# Vans CIRRO - just bought them



## snoweater (Sep 21, 2010)

The boots are going back to the store as they are causing some discomfort already not even in use... just walked around the house in them. The problem is I have a high arch and a wide foot. They are a bit narrow where the toung is stitched on top of the foot. This causes a little bit of pain. after 30min of wear i feel a lot of pressure on the side of the foot. I know vans run wider then most boots but the lack of heat molding is an issue. The 2011s have that btw... 

I now ordered teh RIDE DEUCE they should be a little softer and perhaps will work for me.


----------



## snoweater (Sep 21, 2010)

after about an hour of walking in the house in them i noticed some hot spots. When I just put them on they were perfectly comfy.

im going to wear them for a few days and keep you guys posted. when i loosened the boot a bit the pain went away but the hot spots where still there. Im going to keep yall updated.


----------



## legallyillegal (Oct 6, 2008)

i took a dump this morning


----------



## snoweater (Sep 21, 2010)

haha  thanks for the reply.


----------



## mOnky (Feb 8, 2009)

lol. i took a dump this afternoon.. twice
have u tried them on without the J bars?


----------



## snoweater (Sep 21, 2010)

mOnky said:


> lol. i took a dump this afternoon.. twice
> have u tried them on without the J bars?


i just took a dump... the J bars are comfy... no need to take them out the problem is in my for foot...


----------



## legallyillegal (Oct 6, 2008)

aftermarket insoles, proper socks


----------



## Milo303 (Apr 6, 2009)

The stock insoles in those boots aren't that bad actually

I replaced mine with Remind insoles and couldn't tell a major difference


----------



## snoweater (Sep 21, 2010)

Milo303 said:


> The stock insoles in those boots aren't that bad actually
> 
> I replaced mine with Remind insoles and couldn't tell a major difference


boots are going back after my feet started aching after about 20 min in them... getting a pair or RIDEs and seeing how they work out.


----------



## Milo303 (Apr 6, 2009)

Sucks they aren't for you. Did you tighten them to much? I know I get hot spots in mine if I crank em down to tight...

But ya, I bet you won't go blabbing about how badass your next pair of boots are though ( =


----------



## snoweater (Sep 21, 2010)

Milo303 said:


> Sucks they aren't for you. Did you tighten them to much? I know I get hot spots in mine if I crank em down to tight...
> 
> But ya, I bet you won't go blabbing about how badass your next pair of boots are though ( =


im not blabbing how bad ass they are... I review all products I buy, I thought it would help out.

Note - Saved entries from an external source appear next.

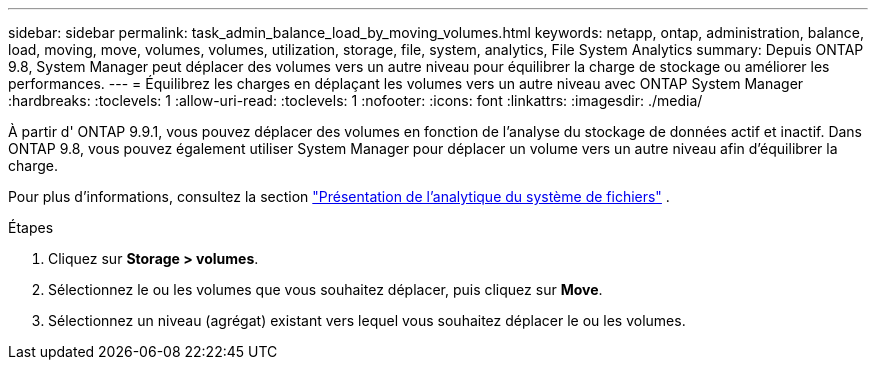 ---
sidebar: sidebar 
permalink: task_admin_balance_load_by_moving_volumes.html 
keywords: netapp, ontap, administration, balance, load, moving, move, volumes, volumes, utilization, storage, file, system, analytics, File System Analytics 
summary: Depuis ONTAP 9.8, System Manager peut déplacer des volumes vers un autre niveau pour équilibrer la charge de stockage ou améliorer les performances. 
---
= Équilibrez les charges en déplaçant les volumes vers un autre niveau avec ONTAP System Manager
:hardbreaks:
:toclevels: 1
:allow-uri-read: 
:toclevels: 1
:nofooter: 
:icons: font
:linkattrs: 
:imagesdir: ./media/


[role="lead"]
À partir d' ONTAP 9.9.1, vous pouvez déplacer des volumes en fonction de l'analyse du stockage de données actif et inactif.  Dans ONTAP 9.8, vous pouvez également utiliser System Manager pour déplacer un volume vers un autre niveau afin d'équilibrer la charge.

Pour plus d'informations, consultez la section link:concept_nas_file_system_analytics_overview.html["Présentation de l'analytique du système de fichiers"] .

.Étapes
. Cliquez sur *Storage > volumes*.
. Sélectionnez le ou les volumes que vous souhaitez déplacer, puis cliquez sur *Move*.
. Sélectionnez un niveau (agrégat) existant vers lequel vous souhaitez déplacer le ou les volumes.

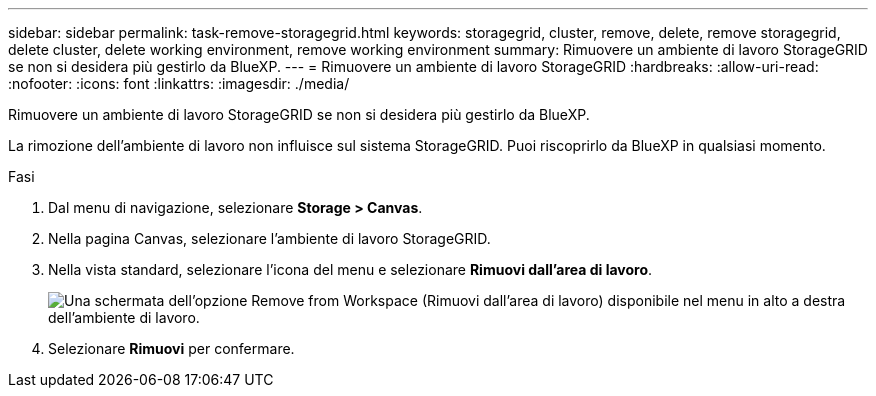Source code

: ---
sidebar: sidebar 
permalink: task-remove-storagegrid.html 
keywords: storagegrid, cluster, remove, delete, remove storagegrid, delete cluster, delete working environment, remove working environment 
summary: Rimuovere un ambiente di lavoro StorageGRID se non si desidera più gestirlo da BlueXP. 
---
= Rimuovere un ambiente di lavoro StorageGRID
:hardbreaks:
:allow-uri-read: 
:nofooter: 
:icons: font
:linkattrs: 
:imagesdir: ./media/


[role="lead"]
Rimuovere un ambiente di lavoro StorageGRID se non si desidera più gestirlo da BlueXP.

La rimozione dell'ambiente di lavoro non influisce sul sistema StorageGRID. Puoi riscoprirlo da BlueXP in qualsiasi momento.

.Fasi
. Dal menu di navigazione, selezionare *Storage > Canvas*.
. Nella pagina Canvas, selezionare l'ambiente di lavoro StorageGRID.
. Nella vista standard, selezionare l'icona del menu e selezionare *Rimuovi dall'area di lavoro*.
+
image:screenshot-remove.png["Una schermata dell'opzione Remove from Workspace (Rimuovi dall'area di lavoro) disponibile nel menu in alto a destra dell'ambiente di lavoro."]

. Selezionare *Rimuovi* per confermare.

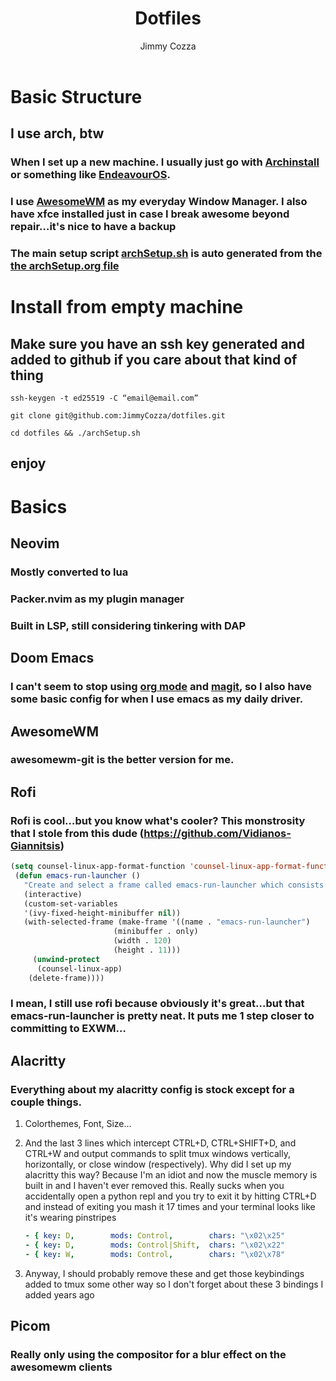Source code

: #+TITLE:     Dotfiles
#+AUTHOR:    Jimmy Cozza
#+OPTIONS:   toc:2

* Basic Structure
** I use arch, btw
*** When I set up a new machine.  I usually just go with [[https://github.com/archlinux/archinstall][Archinstall]] or something like [[https://endeavouros.com/][EndeavourOS]].
*** I use [[https://awesomewm.org/][AwesomeWM]] as my everyday Window Manager.  I also have xfce installed just in case I break awesome beyond repair...it's nice to have a backup
*** The main setup script [[file:archSetup.sh][archSetup.sh]] is auto generated from the [[file:archSetup.org][the archSetup.org file]]
* Install from empty machine
** Make sure you have an ssh key generated and added to github if you care about that kind of thing
**** =ssh-keygen -t ed25519 -C “email@email.com”=
**** =git clone git@github.com:JimmyCozza/dotfiles.git=
**** =cd dotfiles && ./archSetup.sh=
** enjoy
* Basics
** Neovim
*** Mostly converted to lua
*** Packer.nvim as my plugin manager
*** Built in LSP, still considering tinkering with DAP
** Doom Emacs
*** I can't seem to stop using [[https://orgmode.org/][org mode]] and [[https://magit.vc/][magit]], so I also have some basic config for when I use emacs as my daily driver.
** AwesomeWM
*** awesomewm-git is the better version for me.
** Rofi
*** Rofi is cool...but you know what's cooler?  This monstrosity that I stole from this dude (https://github.com/Vidianos-Giannitsis)
#+BEGIN_SRC emacs-lisp
(setq counsel-linux-app-format-function 'counsel-linux-app-format-function-name-pretty)
 (defun emacs-run-launcher ()
   "Create and select a frame called emacs-run-launcher which consists only of a minibuffer and has specific dimensions. Run counsel-linux-app on that frame, which is an emacs command that prompts you to select an app and open it in a dmenu like behaviour. Delete the frame after that command has exited"
   (interactive)
   (custom-set-variables
   '(ivy-fixed-height-minibuffer nil))
   (with-selected-frame (make-frame '((name . "emacs-run-launcher")
				       (minibuffer . only)
				       (width . 120)
				       (height . 11)))
     (unwind-protect
	  (counsel-linux-app)
	(delete-frame))))
#+END_SRC
*** I mean, I still use rofi because obviously it's great...but that emacs-run-launcher is pretty neat.  It puts me 1 step closer to committing to EXWM...
** Alacritty
*** Everything about my alacritty config is stock except for a couple things.
**** Colorthemes, Font, Size...
**** And the last 3 lines which intercept CTRL+D, CTRL+SHIFT+D, and CTRL+W and output commands to split tmux windows vertically, horizontally, or close window (respectively).  Why did I set up my alacritty this way?  Because I'm an idiot and now the muscle memory is built in and I haven't ever removed this.  Really sucks when you accidentally open a python repl and you try to exit it by hitting CTRL+D and instead of exiting you mash it 17 times and your terminal looks like it's wearing pinstripes
#+BEGIN_SRC yaml
  - { key: D,        mods: Control,        chars: "\x02\x25"                        }
  - { key: D,        mods: Control|Shift,  chars: "\x02\x22"                        }
  - { key: W,        mods: Control,        chars: "\x02\x78"                        }
#+END_SRC
**** Anyway, I should probably remove these and get those keybindings added to tmux some other way so I don't forget about these 3 bindings I added years ago
** Picom
*** Really only using the compositor for a blur effect on the awesomewm clients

Problem is my feet are defective...

Due to the high arch i have, the insoles are not closing enough there are gaps in the inside boot. The stitches where the tung starts out from are stretching apart because my foot is so wide...

I went with your advice regarding the RIDE DEUCE you recommanded for wider and high arch feet. Thanks btw.

they are nice boots though and if you don't have a defective foot like mine...


----------



## Music Moves (Jan 23, 2009)

I really dig mine for a medium stiffness... initially, I had to experiment with the double BOA to find exactly how I wanted them to fit, but I finally found it. I also adjust them based on what binding and terrain I'm riding... actually looking at softer boots right now as I want something that will give me the freedom to tweak jumps a little more... 

I have the overwhelming urge to take a dump for some reason... wouldn't mine getting one either.................










































That is a snow reference in case some of you are having "2 girls and a cup" thoughts... fucking nasty fuckers.


----------



## snoweater (Sep 21, 2010)

lol... thanks for that ref, i was having my lunch 2...


----------



## Mirage (Jun 16, 2010)

I just got a pair of Ride Insanos and if the Deuces are anything like those in fit you should like them. Granted my arch isn't as high as yours sounds but my feet were very comfy and warm after wearing them around the store for an hour.


----------